Strona:Gabriela Zapolska-Panna Maliczewska.djvu/171

Ta strona została uwierzytelniona.
STEFKA (zrywa się jak szalona i zaczyna tańczyć po pokoju).

Poszedł! poszedł! co za radość! co za szczęście. Niema go!... niema go!... już tu nie przyjdzie... nie...

(płacze i śmieje się nerwowo, w miarę słów Michasiowej śmiech ten zastyga).
MICHASIOWA (skrzywiona).

Jest czego się cieszyć.

STEFKA (śmieje się spazmatycznie).

Pewnie że jest! Och! jak ja go nienawidziłam... jak ja go nienawidziłam...

MICHASIOWA (cicho).

Jutro po kwartalne przyjdzie żyd za meble — a jakże... obiady za cały miesiąc — praczka już przeszło dziesięć guldenów — po sklepach Stefka wszędzie wisi — na szesnasty się zlecą jak kruki.
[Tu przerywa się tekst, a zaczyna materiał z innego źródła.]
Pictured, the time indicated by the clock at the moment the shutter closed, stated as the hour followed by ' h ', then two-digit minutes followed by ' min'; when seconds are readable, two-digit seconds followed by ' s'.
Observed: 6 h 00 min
Ciekawam co będzie...

STEFKA (zgaszona, cicho — siedzi na szezlągu).

Co Bóg da...

MICHASIOWA.

Mieszkanie to jeszcze na dwa tygodnie... najgorzej z krawcową — dziś trzy razy była dziewczynka z rachunkiem... już zaczyna na schodach wymyślać...

STEFKA (cicho, niepewnie).

To poślij po stróża niech ją wyrzuci.